Though the company is focusing on opening specialty stores, these efforts seem to be too little, too late. CEO Edward Lampert’s decision to avoid capex on store maintenance is also repelling customers.

Debt financing and asset sales can’t be the way forward

There’s tremendous concern about the company’s debt financing and asset sale approach. Sears’s balance sheet as of February 3, 2018, had $2.3 billion in long-term debt and capitalized lease obligations, while it had another $915 million in short-term borrowings. In contrast, the company’s cash and cash equivalents stood at a mere $182 million.

The company has taken up an additional real estate loan of $100 million and another $440 million in secured and mezzanine loans in March 2018 through an earlier ring-fence arrangement with PBGC for the release of 138 properties for sale on the payment of $407 million to the company’s pension fund.

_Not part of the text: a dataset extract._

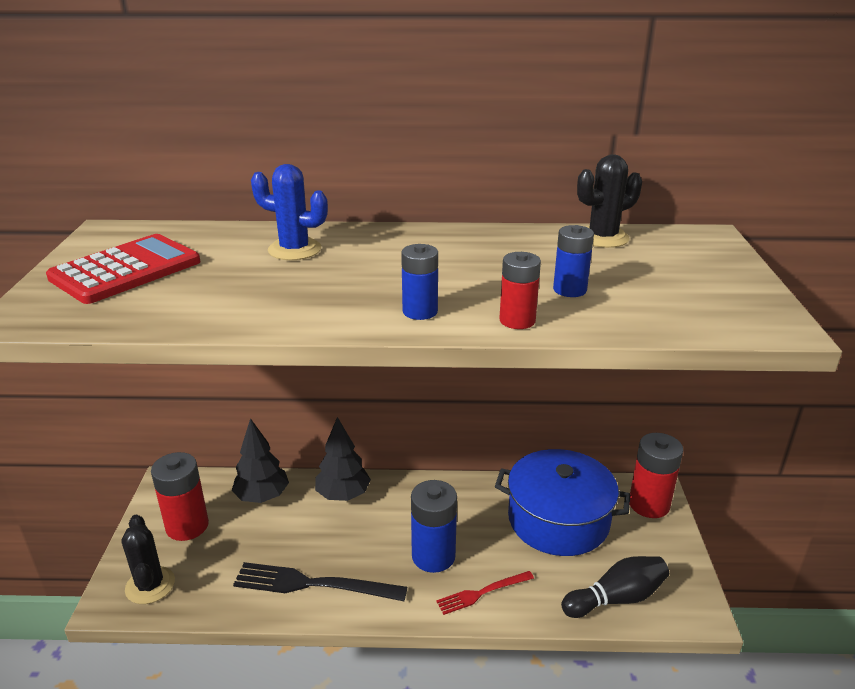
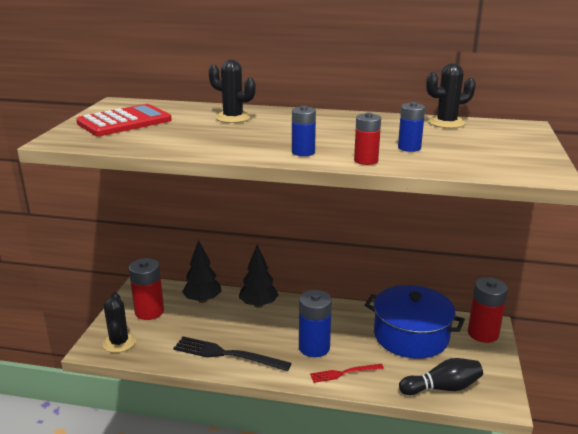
camera: 10 degrees right, 5 degrees down
(294, 250) = (233, 118): blue cactus -> black cactus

As the company is losing cash from operations, it has been selling off assets to pay down its debt. So far, the company has sold a chunk of properties, and as of February 3, 2018, it was left with $1.7 billion worth of property and equipment and $1.4 billion worth of goodwill, trade names, and other intangible assets.

In the face of this cash hemorrhage, selling assets (a limited resource) to pay down debt looks to be a worrisome state of affairs, fueling bankruptcy speculation all the more.